To the extent investors were kept in the dark, “you have all the elements here of felony securities fraud,” he added.
Black said criminal culpability could reach Fuld if prosecutors proceed up the chain, first targeting those responsible for the accounting chicanery and “flipping” them to obtain their testimony against higher-ups.
“It’s pretty hard to conceive that prosecutors would not go after them. And those guys are going to point the finger at the chief financial officers, who will point the finger at the CEO,” he said.
Dan Richman, a law professor at Columbia University, said Valukas had produced “a thorough and intensive report” that could prove invaluable to prosecutors and civil enforcement agencies like the Securities and Exchange Commission.
“It certainly provides a very major assist to prosecutors trying to understand particularly complex transactions over a long period of time,” Richman said.
Several legal experts speculated that New York Attorney General Andrew Cuomo, who has not been shy about going after Wall Street and is widely expected to run for governor, may be the first law enforcement official to jump in.

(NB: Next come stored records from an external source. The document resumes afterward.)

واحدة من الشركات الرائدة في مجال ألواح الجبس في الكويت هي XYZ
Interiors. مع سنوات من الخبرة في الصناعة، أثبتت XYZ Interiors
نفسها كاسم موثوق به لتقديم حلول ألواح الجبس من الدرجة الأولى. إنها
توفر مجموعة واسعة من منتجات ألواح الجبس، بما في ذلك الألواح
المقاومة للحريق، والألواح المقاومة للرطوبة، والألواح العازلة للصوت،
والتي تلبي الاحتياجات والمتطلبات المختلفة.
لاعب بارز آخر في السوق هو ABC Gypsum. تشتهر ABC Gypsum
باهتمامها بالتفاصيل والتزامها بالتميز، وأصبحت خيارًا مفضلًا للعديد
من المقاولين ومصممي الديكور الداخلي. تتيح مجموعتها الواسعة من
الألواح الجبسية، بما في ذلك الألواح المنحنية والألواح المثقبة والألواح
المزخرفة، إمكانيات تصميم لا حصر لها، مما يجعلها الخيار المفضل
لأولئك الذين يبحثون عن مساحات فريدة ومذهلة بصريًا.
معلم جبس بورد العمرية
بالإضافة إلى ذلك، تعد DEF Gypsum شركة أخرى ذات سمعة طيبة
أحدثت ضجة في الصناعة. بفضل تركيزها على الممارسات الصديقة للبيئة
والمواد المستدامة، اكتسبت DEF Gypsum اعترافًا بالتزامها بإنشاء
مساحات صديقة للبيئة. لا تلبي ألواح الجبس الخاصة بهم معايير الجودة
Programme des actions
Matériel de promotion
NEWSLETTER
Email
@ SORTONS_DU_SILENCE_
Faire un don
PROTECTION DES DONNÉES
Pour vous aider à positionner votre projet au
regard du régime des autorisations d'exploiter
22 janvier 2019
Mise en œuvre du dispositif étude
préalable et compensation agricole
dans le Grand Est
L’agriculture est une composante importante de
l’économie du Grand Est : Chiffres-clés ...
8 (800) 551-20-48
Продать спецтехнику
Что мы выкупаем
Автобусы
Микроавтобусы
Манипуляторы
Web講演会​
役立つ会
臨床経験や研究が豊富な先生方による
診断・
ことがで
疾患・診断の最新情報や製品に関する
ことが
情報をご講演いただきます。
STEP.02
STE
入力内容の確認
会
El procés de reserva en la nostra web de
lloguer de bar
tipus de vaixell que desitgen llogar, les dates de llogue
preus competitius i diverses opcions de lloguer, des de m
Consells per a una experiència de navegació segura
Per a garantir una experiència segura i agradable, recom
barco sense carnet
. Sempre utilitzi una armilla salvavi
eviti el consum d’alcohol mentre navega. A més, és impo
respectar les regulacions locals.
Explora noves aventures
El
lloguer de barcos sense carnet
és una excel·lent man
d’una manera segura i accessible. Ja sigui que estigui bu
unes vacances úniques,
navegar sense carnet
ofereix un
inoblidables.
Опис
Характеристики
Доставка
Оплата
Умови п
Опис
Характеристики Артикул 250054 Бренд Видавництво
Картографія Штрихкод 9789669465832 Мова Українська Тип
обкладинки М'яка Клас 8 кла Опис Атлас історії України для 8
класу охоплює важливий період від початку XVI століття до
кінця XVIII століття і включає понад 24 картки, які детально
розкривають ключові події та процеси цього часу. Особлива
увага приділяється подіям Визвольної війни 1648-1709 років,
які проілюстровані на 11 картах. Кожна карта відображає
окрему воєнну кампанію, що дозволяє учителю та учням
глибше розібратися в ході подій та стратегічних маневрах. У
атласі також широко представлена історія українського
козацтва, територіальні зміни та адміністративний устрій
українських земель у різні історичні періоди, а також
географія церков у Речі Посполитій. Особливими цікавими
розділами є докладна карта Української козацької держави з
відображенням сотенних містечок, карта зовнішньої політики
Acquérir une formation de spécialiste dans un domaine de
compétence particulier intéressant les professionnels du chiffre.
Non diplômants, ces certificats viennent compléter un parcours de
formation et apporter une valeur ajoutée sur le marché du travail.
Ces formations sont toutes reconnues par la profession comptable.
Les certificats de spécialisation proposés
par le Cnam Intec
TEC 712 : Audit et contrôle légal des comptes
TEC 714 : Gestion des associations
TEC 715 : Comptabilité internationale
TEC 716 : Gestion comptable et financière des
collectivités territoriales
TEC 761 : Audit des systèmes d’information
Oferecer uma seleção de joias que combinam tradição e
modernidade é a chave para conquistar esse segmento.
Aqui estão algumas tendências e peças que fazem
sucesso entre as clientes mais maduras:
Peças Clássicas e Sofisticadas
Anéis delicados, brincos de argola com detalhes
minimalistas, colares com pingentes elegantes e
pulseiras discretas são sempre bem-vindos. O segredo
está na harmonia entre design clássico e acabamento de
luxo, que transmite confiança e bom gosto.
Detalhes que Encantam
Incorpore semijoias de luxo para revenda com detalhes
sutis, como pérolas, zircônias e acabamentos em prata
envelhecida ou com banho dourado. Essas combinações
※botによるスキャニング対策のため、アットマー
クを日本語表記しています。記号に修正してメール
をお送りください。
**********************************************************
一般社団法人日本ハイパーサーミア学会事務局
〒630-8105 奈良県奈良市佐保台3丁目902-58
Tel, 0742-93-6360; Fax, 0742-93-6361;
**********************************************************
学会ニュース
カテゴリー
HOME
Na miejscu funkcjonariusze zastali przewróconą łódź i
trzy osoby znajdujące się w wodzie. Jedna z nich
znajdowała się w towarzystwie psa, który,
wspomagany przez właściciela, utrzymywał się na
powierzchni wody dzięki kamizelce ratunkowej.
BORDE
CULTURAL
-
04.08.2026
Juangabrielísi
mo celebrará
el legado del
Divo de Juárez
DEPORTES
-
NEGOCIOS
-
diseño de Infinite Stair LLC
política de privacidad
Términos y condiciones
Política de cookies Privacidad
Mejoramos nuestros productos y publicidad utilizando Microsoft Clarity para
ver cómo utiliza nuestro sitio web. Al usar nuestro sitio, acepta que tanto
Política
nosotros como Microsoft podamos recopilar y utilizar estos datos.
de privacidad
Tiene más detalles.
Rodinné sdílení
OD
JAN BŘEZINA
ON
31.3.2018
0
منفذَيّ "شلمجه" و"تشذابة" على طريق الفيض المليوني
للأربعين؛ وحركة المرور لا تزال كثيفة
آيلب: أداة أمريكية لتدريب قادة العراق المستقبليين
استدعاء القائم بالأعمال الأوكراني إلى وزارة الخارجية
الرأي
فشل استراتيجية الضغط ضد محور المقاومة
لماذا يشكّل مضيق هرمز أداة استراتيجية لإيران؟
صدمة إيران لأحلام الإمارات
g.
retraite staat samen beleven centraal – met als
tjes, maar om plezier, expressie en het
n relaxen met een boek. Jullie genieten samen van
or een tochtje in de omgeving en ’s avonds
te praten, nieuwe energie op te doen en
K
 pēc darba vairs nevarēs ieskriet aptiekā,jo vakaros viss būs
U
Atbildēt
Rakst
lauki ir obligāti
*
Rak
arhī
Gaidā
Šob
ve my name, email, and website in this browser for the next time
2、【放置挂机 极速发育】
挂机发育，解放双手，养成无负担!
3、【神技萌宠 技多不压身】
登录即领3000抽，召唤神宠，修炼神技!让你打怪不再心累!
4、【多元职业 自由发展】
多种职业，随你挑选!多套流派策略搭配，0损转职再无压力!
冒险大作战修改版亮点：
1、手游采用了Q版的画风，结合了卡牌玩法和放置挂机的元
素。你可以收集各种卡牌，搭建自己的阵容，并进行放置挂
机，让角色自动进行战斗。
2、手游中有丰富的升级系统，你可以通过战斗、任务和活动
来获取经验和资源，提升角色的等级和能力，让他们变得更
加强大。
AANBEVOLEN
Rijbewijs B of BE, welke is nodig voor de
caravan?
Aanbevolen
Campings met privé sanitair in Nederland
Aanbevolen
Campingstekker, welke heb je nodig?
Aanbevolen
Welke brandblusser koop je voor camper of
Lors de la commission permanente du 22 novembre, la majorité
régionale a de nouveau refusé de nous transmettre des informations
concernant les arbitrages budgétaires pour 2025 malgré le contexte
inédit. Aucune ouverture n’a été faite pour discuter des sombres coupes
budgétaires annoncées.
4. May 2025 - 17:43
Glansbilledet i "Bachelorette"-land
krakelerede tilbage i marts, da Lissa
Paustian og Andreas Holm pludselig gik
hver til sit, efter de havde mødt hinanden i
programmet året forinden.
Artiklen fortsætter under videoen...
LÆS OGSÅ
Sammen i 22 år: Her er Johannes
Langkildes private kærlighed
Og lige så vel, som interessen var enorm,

With New York’s Martin Act, Cuomo has an especially potent tool at his disposal to combat financial fraud.
The once-dormant law, which was enacted in 1921, was used by New York Attorney General Eliot Spitzer in bringing cases, both civil and criminal, in investigations of Wall Street research, mutual fund market timing and insurance brokers.
Cuomo has deployed the law recently in pursuing a lawsuit against Bank of America Corp (BAC.N) and its former chief executive, Kenneth Lewis, and former chief financial officer, Joe Price, accusing them of misleading shareholders about the bank’s acquisition of Merrill Lynch & Co.
A spokesman for Cuomo’s office did not respond to a request for comment on Friday.
“I think prosecutors are going to have a very difficult time not moving forward with criminal charges,” Nowicki, of Boston University, said.
“The reality is that this report, after experts and the media start going through and commenting on it, is going to stir up some level of public outrage that I don’t think the SEC or the Department of Justice is going to want to ignore.”